The Vagrant Mystery Series was inspired by the works of Raymond Chandler, Mickey Spillane, and Dashiell Hammett -- specifically the books, "The Long Goodbye", "Red Harvest", and "I, The Jury". As far as my favorite authors to pick up just for the joy of reading, the list is huge. I always go back to Douglas Adams, Tom Robbins, and Chuck Palahniuk.
Do you remember the first story you ever wrote?
Haha. Yep. It was a terrible rip-off of Lord of the Rings. Right down to calling the main wizard, Gandwalf. I remember thinking the word "shop" was too basic, so I went to the thesaurus and came up with the word "emporium." So the wizard, Gandwalf, got his potions at a "magic emporium." It taught me early on that the fanciest word isn't always the best word.
What is your writing process?
I write in several mediums -- TV, Film, Novels, Sketches -- and I have a different process for each. When it comes to writing novels, I just sit down and bang out a first draft as quickly as possible, usually in 8-12 weeks. I don't have a plan, I don't have an outline. Then in the second draft, I go back and make sure everything makes sense. Then shave off problems and edits with each consecutive draft. A lot of drafts is important. Because there are really no constraints when it comes to writing a novel, I don't like to box myself in with an outline. It helps me make connections and discoveries that I never would've found if I had pre-planned everything. With TV and Film, it is different. There are specific structures in place. If you don't know where your story is going before you reach scripting stage, you are going to create a lot of unnecessary work. Beating out the story and outlining scenes is essential.
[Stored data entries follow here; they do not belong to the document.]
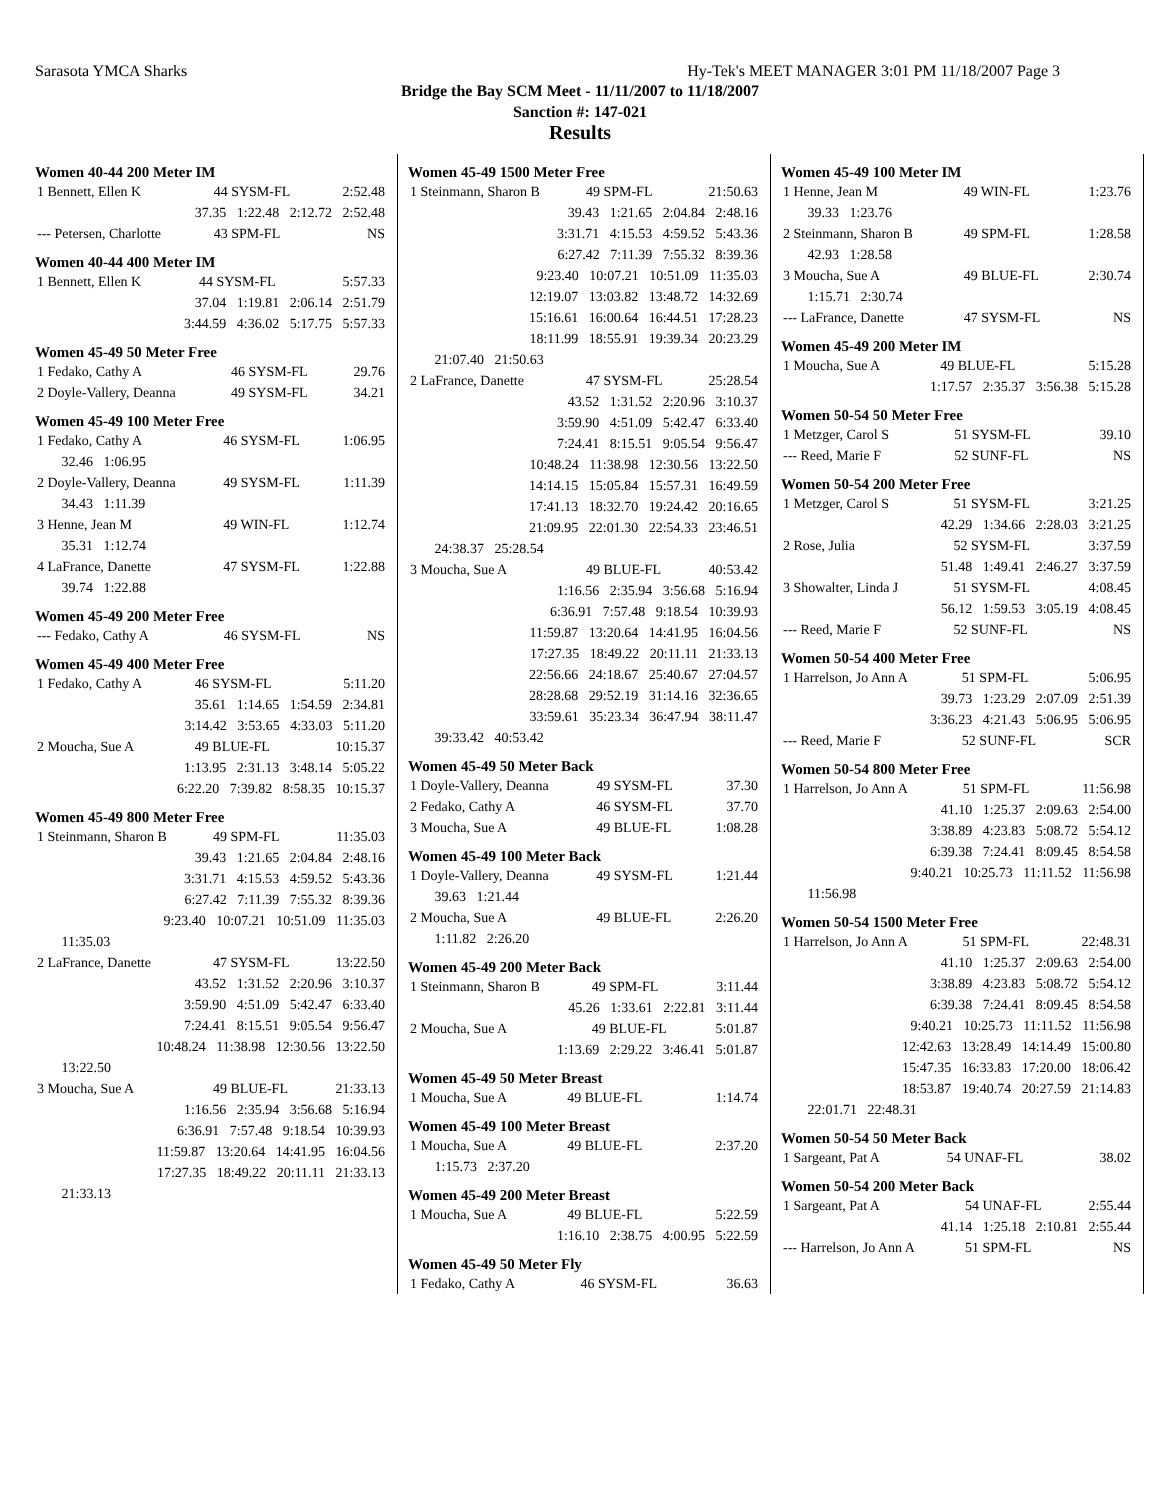Sarasota YMCA Sharks Hy-Tek's MEET MANAGER 3:01 PM 11/18/2007 Page 3
Bridge the Bay SCM Meet - 11/11/2007 to 11/18/2007
Sanction #: 147-021
Results
Women 40-44 200 Meter IM
| 1 Bennett, Ellen K | 44 SYSM-FL | 2:52.48 |
| 37.35 1:22.48 2:12.72 2:52.48 | | |
| --- Petersen, Charlotte | 43 SPM-FL | NS |
Women 40-44 400 Meter IM
| 1 Bennett, Ellen K | 44 SYSM-FL | 5:57.33 |
| 37.04 1:19.81 2:06.14 2:51.79 | | |
| 3:44.59 4:36.02 5:17.75 5:57.33 | | |
Women 45-49 50 Meter Free
| 1 Fedako, Cathy A | 46 SYSM-FL | 29.76 |
| 2 Doyle-Vallery, Deanna | 49 SYSM-FL | 34.21 |
Women 45-49 100 Meter Free
| 1 Fedako, Cathy A | 46 SYSM-FL | 1:06.95 |
| 32.46 1:06.95 | | |
| 2 Doyle-Vallery, Deanna | 49 SYSM-FL | 1:11.39 |
| 34.43 1:11.39 | | |
| 3 Henne, Jean M | 49 WIN-FL | 1:12.74 |
| 35.31 1:12.74 | | |
| 4 LaFrance, Danette | 47 SYSM-FL | 1:22.88 |
| 39.74 1:22.88 | | |
Women 45-49 200 Meter Free
| --- Fedako, Cathy A | 46 SYSM-FL | NS |
Women 45-49 400 Meter Free
| 1 Fedako, Cathy A | 46 SYSM-FL | 5:11.20 |
| 35.61 1:14.65 1:54.59 2:34.81 | | |
| 3:14.42 3:53.65 4:33.03 5:11.20 | | |
| 2 Moucha, Sue A | 49 BLUE-FL | 10:15.37 |
| 1:13.95 2:31.13 3:48.14 5:05.22 | | |
| 6:22.20 7:39.82 8:58.35 10:15.37 | | |
Women 45-49 800 Meter Free
| 1 Steinmann, Sharon B | 49 SPM-FL | 11:35.03 |
| 39.43 1:21.65 2:04.84 2:48.16 | | |
| 3:31.71 4:15.53 4:59.52 5:43.36 | | |
| 6:27.42 7:11.39 7:55.32 8:39.36 | | |
| 9:23.40 10:07.21 10:51.09 11:35.03 | | |
| 11:35.03 | | |
| 2 LaFrance, Danette | 47 SYSM-FL | 13:22.50 |
| 43.52 1:31.52 2:20.96 3:10.37 | | |
| 3:59.90 4:51.09 5:42.47 6:33.40 | | |
| 7:24.41 8:15.51 9:05.54 9:56.47 | | |
| 10:48.24 11:38.98 12:30.56 13:22.50 | | |
| 13:22.50 | | |
| 3 Moucha, Sue A | 49 BLUE-FL | 21:33.13 |
| 1:16.56 2:35.94 3:56.68 5:16.94 | | |
| 6:36.91 7:57.48 9:18.54 10:39.93 | | |
| 11:59.87 13:20.64 14:41.95 16:04.56 | | |
| 17:27.35 18:49.22 20:11.11 21:33.13 | | |
| 21:33.13 | | |
Women 45-49 1500 Meter Free
| 1 Steinmann, Sharon B | 49 SPM-FL | 21:50.63 |
| 39.43 1:21.65 2:04.84 2:48.16 | | |
| 3:31.71 4:15.53 4:59.52 5:43.36 | | |
| 6:27.42 7:11.39 7:55.32 8:39.36 | | |
| 9:23.40 10:07.21 10:51.09 11:35.03 | | |
| 12:19.07 13:03.82 13:48.72 14:32.69 | | |
| 15:16.61 16:00.64 16:44.51 17:28.23 | | |
| 18:11.99 18:55.91 19:39.34 20:23.29 | | |
| 21:07.40 21:50.63 | | |
| 2 LaFrance, Danette | 47 SYSM-FL | 25:28.54 |
| 43.52 1:31.52 2:20.96 3:10.37 | | |
| 3:59.90 4:51.09 5:42.47 6:33.40 | | |
| 7:24.41 8:15.51 9:05.54 9:56.47 | | |
| 10:48.24 11:38.98 12:30.56 13:22.50 | | |
| 14:14.15 15:05.84 15:57.31 16:49.59 | | |
| 17:41.13 18:32.70 19:24.42 20:16.65 | | |
| 21:09.95 22:01.30 22:54.33 23:46.51 | | |
| 24:38.37 25:28.54 | | |
| 3 Moucha, Sue A | 49 BLUE-FL | 40:53.42 |
| 1:16.56 2:35.94 3:56.68 5:16.94 | | |
| 6:36.91 7:57.48 9:18.54 10:39.93 | | |
| 11:59.87 13:20.64 14:41.95 16:04.56 | | |
| 17:27.35 18:49.22 20:11.11 21:33.13 | | |
| 22:56.66 24:18.67 25:40.67 27:04.57 | | |
| 28:28.68 29:52.19 31:14.16 32:36.65 | | |
| 33:59.61 35:23.34 36:47.94 38:11.47 | | |
| 39:33.42 40:53.42 | | |
Women 45-49 50 Meter Back
| 1 Doyle-Vallery, Deanna | 49 SYSM-FL | 37.30 |
| 2 Fedako, Cathy A | 46 SYSM-FL | 37.70 |
| 3 Moucha, Sue A | 49 BLUE-FL | 1:08.28 |
Women 45-49 100 Meter Back
| 1 Doyle-Vallery, Deanna | 49 SYSM-FL | 1:21.44 |
| 39.63 1:21.44 | | |
| 2 Moucha, Sue A | 49 BLUE-FL | 2:26.20 |
| 1:11.82 2:26.20 | | |
Women 45-49 200 Meter Back
| 1 Steinmann, Sharon B | 49 SPM-FL | 3:11.44 |
| 45.26 1:33.61 2:22.81 3:11.44 | | |
| 2 Moucha, Sue A | 49 BLUE-FL | 5:01.87 |
| 1:13.69 2:29.22 3:46.41 5:01.87 | | |
Women 45-49 50 Meter Breast
| 1 Moucha, Sue A | 49 BLUE-FL | 1:14.74 |
Women 45-49 100 Meter Breast
| 1 Moucha, Sue A | 49 BLUE-FL | 2:37.20 |
| 1:15.73 2:37.20 | | |
Women 45-49 200 Meter Breast
| 1 Moucha, Sue A | 49 BLUE-FL | 5:22.59 |
| 1:16.10 2:38.75 4:00.95 5:22.59 | | |
Women 45-49 50 Meter Fly
| 1 Fedako, Cathy A | 46 SYSM-FL | 36.63 |
Women 45-49 100 Meter IM
| 1 Henne, Jean M | 49 WIN-FL | 1:23.76 |
| 39.33 1:23.76 | | |
| 2 Steinmann, Sharon B | 49 SPM-FL | 1:28.58 |
| 42.93 1:28.58 | | |
| 3 Moucha, Sue A | 49 BLUE-FL | 2:30.74 |
| 1:15.71 2:30.74 | | |
| --- LaFrance, Danette | 47 SYSM-FL | NS |
Women 45-49 200 Meter IM
| 1 Moucha, Sue A | 49 BLUE-FL | 5:15.28 |
| 1:17.57 2:35.37 3:56.38 5:15.28 | | |
Women 50-54 50 Meter Free
| 1 Metzger, Carol S | 51 SYSM-FL | 39.10 |
| --- Reed, Marie F | 52 SUNF-FL | NS |
Women 50-54 200 Meter Free
| 1 Metzger, Carol S | 51 SYSM-FL | 3:21.25 |
| 42.29 1:34.66 2:28.03 3:21.25 | | |
| 2 Rose, Julia | 52 SYSM-FL | 3:37.59 |
| 51.48 1:49.41 2:46.27 3:37.59 | | |
| 3 Showalter, Linda J | 51 SYSM-FL | 4:08.45 |
| 56.12 1:59.53 3:05.19 4:08.45 | | |
| --- Reed, Marie F | 52 SUNF-FL | NS |
Women 50-54 400 Meter Free
| 1 Harrelson, Jo Ann A | 51 SPM-FL | 5:06.95 |
| 39.73 1:23.29 2:07.09 2:51.39 | | |
| 3:36.23 4:21.43 5:06.95 5:06.95 | | |
| --- Reed, Marie F | 52 SUNF-FL | SCR |
Women 50-54 800 Meter Free
| 1 Harrelson, Jo Ann A | 51 SPM-FL | 11:56.98 |
| 41.10 1:25.37 2:09.63 2:54.00 | | |
| 3:38.89 4:23.83 5:08.72 5:54.12 | | |
| 6:39.38 7:24.41 8:09.45 8:54.58 | | |
| 9:40.21 10:25.73 11:11.52 11:56.98 | | |
| 11:56.98 | | |
Women 50-54 1500 Meter Free
| 1 Harrelson, Jo Ann A | 51 SPM-FL | 22:48.31 |
| 41.10 1:25.37 2:09.63 2:54.00 | | |
| 3:38.89 4:23.83 5:08.72 5:54.12 | | |
| 6:39.38 7:24.41 8:09.45 8:54.58 | | |
| 9:40.21 10:25.73 11:11.52 11:56.98 | | |
| 12:42.63 13:28.49 14:14.49 15:00.80 | | |
| 15:47.35 16:33.83 17:20.00 18:06.42 | | |
| 18:53.87 19:40.74 20:27.59 21:14.83 | | |
| 22:01.71 22:48.31 | | |
Women 50-54 50 Meter Back
| 1 Sargeant, Pat A | 54 UNAF-FL | 38.02 |
Women 50-54 200 Meter Back
| 1 Sargeant, Pat A | 54 UNAF-FL | 2:55.44 |
| 41.14 1:25.18 2:10.81 2:55.44 | | |
| --- Harrelson, Jo Ann A | 51 SPM-FL | NS |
What are your five favorite books, and why?
This list changes on a regular basis, but here are a steadfast few: - Lamb by Christopher Moore. This book is a brilliant retelling of the story of Jesus. It is irreverent without being biting. A fine line. I have bought and gifted this book more times than I can count. - The Hitchhiker's Guide to the Galaxy by Douglas Adams. When I first read this book, it was the first time I'd ever seen this kind of writing. It was a main story with all these hilarious rabbit holes. Along with my love for Monty Python, it showed me that true humor is the perfect blend of brilliance and buffoonery. - The Gunslinger/The Drawing of the Three by Stephen King. Though I take issue with how the last three books in The Dark Tower Series ended up, the first four books will always hold a special place for me. The epic world and vivid characters are what really got me interested in telling stories for a living. - The Things They Carried by Tim O'Brien. War stories that are hilarious, frightening, haunting, and thought-provoking. - Letters to a Young Poet by Rainer Maria Rilke. Sometimes a life of creativity can be harrowing. This book always brings me back from the fringe.